And no, most places will not hire you until you have your state license in hand. But you can go on the state website and look up your EMT number!


----------



## VentMedic (Dec 8, 2008)

jordany2002 said:


> Thanks alot, okay, so all i have to do is call my school to find out, if not the state, but in some case's they send it automatically, got it, but if i have evoc license already, can i work while i wait for my state emt license, because tech. i am licensed national


 
No, no, no... You are not a licensed anything anywhere at this point. 

The NREMT is a testing agency that issues a certificate stating you passed an exam. It may or may not meet the requirements for licensing or certification in some states.
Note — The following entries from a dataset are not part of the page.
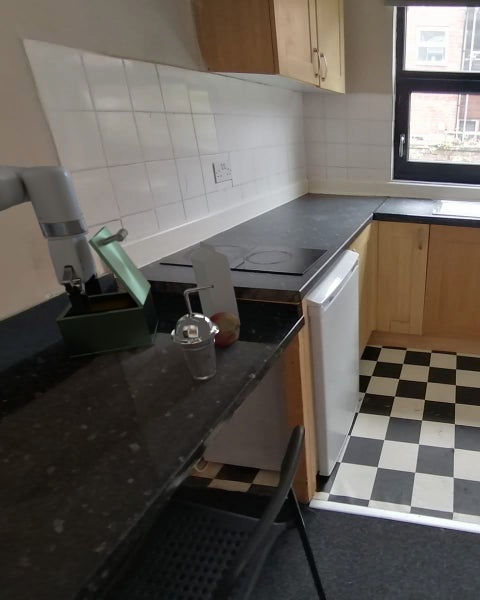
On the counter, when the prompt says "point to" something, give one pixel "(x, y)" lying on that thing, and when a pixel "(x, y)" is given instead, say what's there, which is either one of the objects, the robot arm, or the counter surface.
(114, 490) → the counter surface
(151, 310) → the dark green storage bin
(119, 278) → the bin lid
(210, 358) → the cup with straw
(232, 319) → the fruit
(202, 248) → the milk
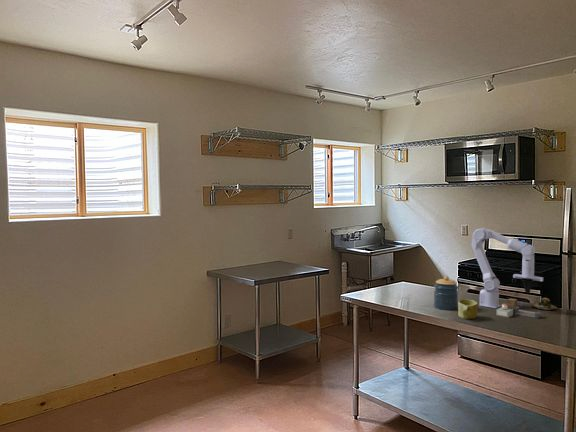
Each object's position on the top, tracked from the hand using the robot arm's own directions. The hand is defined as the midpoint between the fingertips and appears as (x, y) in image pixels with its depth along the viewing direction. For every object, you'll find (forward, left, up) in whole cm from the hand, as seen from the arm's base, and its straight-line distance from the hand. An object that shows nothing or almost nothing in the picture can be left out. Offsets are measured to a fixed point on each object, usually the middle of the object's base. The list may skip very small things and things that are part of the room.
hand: (527, 292), depth 244 cm
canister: (-34, -24, -10) cm, 43 cm away
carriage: (-5, -9, -10) cm, 14 cm away
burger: (+4, +13, -10) cm, 17 cm away
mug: (-16, -36, -10) cm, 40 cm away
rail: (0, -9, -10) cm, 13 cm away
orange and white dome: (-5, -17, -7) cm, 19 cm away
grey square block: (-5, -17, -10) cm, 20 cm away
Just a couple of years ago, Florida did not use the NREMT at all and still does not for the Paramedic. 

Did your school not explain anything to you about "license"?

Here is the state website and while you're on the phone you can tell them some of the inadequacies of your school.

http://www.doh.state.fl.us/mqa/emt-paramedic/emt-lic-requirements.html#Initial


----------



## reaper (Dec 9, 2008)

Must have started with an F and ends in I!




Also remember that it may take a while, right now. You happen to be in the middle of when renewal is happening. They are very busy right now and may be backed up!


----------



## Sasha (Dec 9, 2008)

reaper said:


> Must have started with an F and ends in I!
> 
> 
> 
> ...



And because the state licensing office is run by people who ride the short bus and wear a helmet, so it seems.


----------